Cylindrical compressions with embedded B-field to characterize strongly magnetized hot dense plasmas.

The use of external magnetic fields in ICF has been identified as a promising way to assist ignition. For this relatively new area of sustained research, the magnetic field transport during compression and related magnetized plasma dynamics must be studied. We propose a platform for the OMEGA-60 laser facility to study MHD effects in cylindrical implosions at regimes of large magnetic pressure and magnetization. Cylindrical targets are filled with Ar-doped D₂ gas and are symmetrically imploded using a 36-beam, 15 kJ, 1.5 ns laser drive.
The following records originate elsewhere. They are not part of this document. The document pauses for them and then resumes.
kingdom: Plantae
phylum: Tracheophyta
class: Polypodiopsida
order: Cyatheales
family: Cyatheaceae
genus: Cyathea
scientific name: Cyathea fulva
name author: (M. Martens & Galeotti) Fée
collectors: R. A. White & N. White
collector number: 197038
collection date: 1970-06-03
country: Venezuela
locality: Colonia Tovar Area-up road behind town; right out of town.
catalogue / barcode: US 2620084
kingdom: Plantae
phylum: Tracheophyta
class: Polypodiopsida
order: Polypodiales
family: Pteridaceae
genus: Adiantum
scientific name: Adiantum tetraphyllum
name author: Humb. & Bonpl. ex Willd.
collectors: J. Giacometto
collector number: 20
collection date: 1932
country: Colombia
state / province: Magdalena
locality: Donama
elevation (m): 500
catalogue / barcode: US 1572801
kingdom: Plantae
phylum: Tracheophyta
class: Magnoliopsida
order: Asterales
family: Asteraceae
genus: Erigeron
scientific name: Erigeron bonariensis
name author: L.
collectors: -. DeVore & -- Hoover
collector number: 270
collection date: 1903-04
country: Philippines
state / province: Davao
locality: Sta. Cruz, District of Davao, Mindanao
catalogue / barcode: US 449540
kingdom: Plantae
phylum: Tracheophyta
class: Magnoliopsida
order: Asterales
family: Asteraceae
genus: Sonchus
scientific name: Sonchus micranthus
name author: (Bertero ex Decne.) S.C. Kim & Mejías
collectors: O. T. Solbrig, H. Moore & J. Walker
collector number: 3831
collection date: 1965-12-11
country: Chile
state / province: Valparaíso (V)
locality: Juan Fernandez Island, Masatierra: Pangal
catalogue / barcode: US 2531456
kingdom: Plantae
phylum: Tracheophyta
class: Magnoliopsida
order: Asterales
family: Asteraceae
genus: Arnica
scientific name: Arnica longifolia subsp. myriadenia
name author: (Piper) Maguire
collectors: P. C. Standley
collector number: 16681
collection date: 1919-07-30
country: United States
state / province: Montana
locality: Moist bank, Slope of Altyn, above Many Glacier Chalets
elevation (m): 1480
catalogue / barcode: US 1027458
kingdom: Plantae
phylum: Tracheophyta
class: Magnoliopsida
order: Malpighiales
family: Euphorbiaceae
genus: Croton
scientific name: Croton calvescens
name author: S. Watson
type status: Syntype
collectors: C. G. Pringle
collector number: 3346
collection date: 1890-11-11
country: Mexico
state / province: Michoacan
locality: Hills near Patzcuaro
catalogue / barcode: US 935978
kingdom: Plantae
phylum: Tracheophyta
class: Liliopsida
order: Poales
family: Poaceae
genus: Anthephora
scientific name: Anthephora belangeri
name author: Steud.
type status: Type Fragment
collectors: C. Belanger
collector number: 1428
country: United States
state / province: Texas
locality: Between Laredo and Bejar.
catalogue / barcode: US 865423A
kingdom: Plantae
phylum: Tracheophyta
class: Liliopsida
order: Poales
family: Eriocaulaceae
To investigate the effects of magnetization, implosions are characterized using X-ray framed imaging and Ar K-shell line-emission spectroscopy. 2-D simulations using the MHD code GORGON predict that a seed B-field of 30 T is compressed to ~30 kT. As a result, the characteristic conditions of the compressed core and the emitted Ar spectrum are modified. We present results of implosions with a seed B-field induced in laser-driven coils and MIFEDS. According to proton probing, the seed B-field generated with laser-driven coils was <10 T, likely due to the large inductance of the coils. Carrying out such magnetized implosion experiments will advance modeling of B-field compression and diffusion, and benchmark atomic kinetics and line shape calculations in magnetized plasmas relevant to complex ICF-related experiments with embedded B-fields.